— Dataset entries —
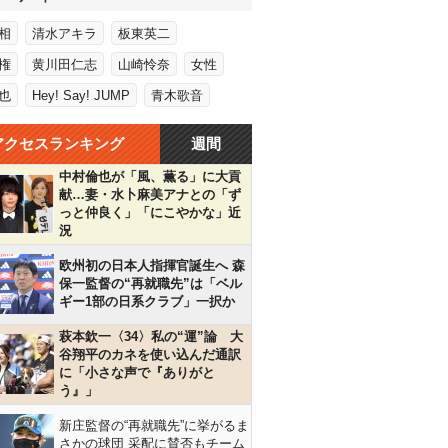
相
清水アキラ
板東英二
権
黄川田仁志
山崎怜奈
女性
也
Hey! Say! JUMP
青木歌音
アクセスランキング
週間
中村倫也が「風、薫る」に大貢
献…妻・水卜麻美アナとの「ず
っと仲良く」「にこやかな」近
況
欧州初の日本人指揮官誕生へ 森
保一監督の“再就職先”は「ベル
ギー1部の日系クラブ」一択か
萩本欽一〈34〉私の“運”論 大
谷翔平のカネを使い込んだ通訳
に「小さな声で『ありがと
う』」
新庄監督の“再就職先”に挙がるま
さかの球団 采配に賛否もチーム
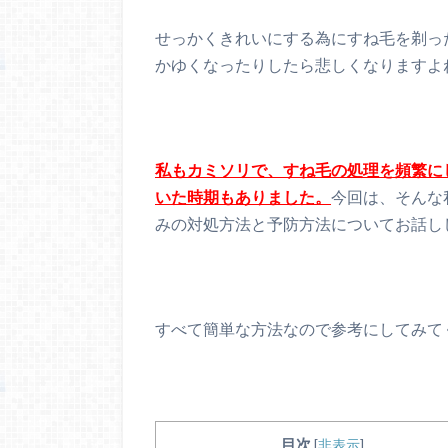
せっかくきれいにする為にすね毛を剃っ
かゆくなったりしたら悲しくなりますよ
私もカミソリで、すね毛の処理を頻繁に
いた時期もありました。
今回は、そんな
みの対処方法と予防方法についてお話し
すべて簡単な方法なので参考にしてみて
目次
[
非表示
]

==

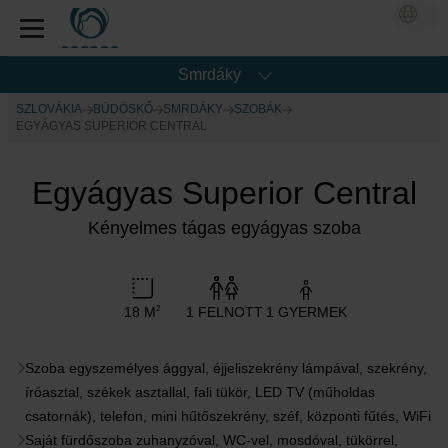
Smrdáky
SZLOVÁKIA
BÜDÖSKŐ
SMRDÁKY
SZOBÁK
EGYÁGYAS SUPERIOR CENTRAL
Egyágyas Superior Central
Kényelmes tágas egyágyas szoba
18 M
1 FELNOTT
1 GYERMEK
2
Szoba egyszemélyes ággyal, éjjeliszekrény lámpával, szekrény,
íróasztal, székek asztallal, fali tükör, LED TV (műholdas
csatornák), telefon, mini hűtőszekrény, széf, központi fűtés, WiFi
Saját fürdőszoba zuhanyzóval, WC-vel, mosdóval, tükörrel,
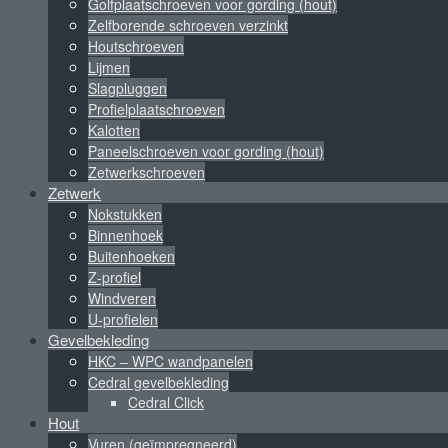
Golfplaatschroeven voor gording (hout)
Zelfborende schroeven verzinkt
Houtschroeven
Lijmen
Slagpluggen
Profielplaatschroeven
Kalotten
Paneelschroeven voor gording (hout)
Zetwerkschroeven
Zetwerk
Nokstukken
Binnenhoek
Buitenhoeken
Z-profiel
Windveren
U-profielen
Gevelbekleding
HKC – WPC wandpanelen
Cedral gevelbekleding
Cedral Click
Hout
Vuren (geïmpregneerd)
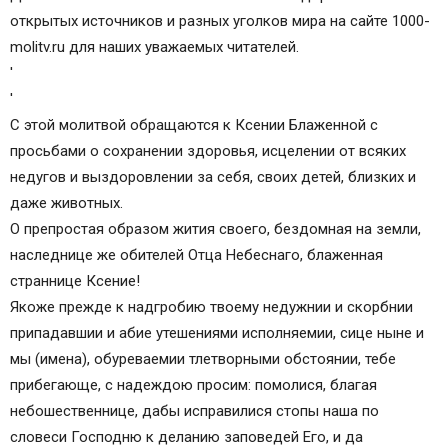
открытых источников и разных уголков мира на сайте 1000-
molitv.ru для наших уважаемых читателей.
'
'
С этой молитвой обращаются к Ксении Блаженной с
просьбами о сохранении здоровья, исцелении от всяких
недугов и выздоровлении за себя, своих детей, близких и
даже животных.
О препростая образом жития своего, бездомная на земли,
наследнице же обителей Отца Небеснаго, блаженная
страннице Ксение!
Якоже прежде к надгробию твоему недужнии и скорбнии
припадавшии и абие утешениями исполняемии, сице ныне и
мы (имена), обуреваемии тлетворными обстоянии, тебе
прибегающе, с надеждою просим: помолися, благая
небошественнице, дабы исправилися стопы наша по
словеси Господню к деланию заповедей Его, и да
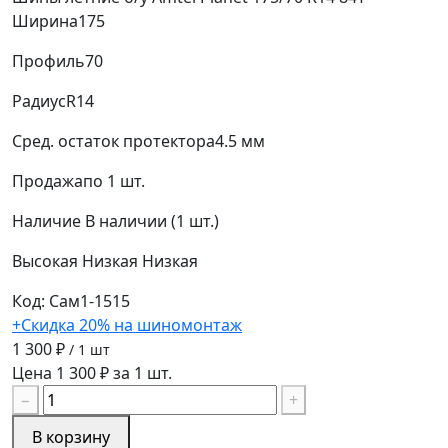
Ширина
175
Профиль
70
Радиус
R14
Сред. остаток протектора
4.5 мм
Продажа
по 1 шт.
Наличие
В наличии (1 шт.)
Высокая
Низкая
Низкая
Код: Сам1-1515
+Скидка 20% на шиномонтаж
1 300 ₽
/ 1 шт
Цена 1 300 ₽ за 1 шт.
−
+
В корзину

— What needs to be done —
Write out the lines of the records from the line with "Golfplaatschroeven voor gording (hout)" up to and including the line with "Vuren (geïmpregneerd)", swapping "Kalotten" for "Dopjes" and leaving everything else the same.

— Task result —
Golfplaatschroeven voor gording (hout)
Zelfborende schroeven verzinkt
Houtschroeven
Lijmen
Slagpluggen
Profielplaatschroeven
Dopjes
Paneelschroeven voor gording (hout)
Zetwerkschroeven
Zetwerk
Nokstukken
Binnenhoek
Buitenhoeken
Z-profiel
Windveren
U-profielen
Gevelbekleding
HKC – WPC wandpanelen
Cedral gevelbekleding
Cedral Click
Hout
Vuren (geïmpregneerd)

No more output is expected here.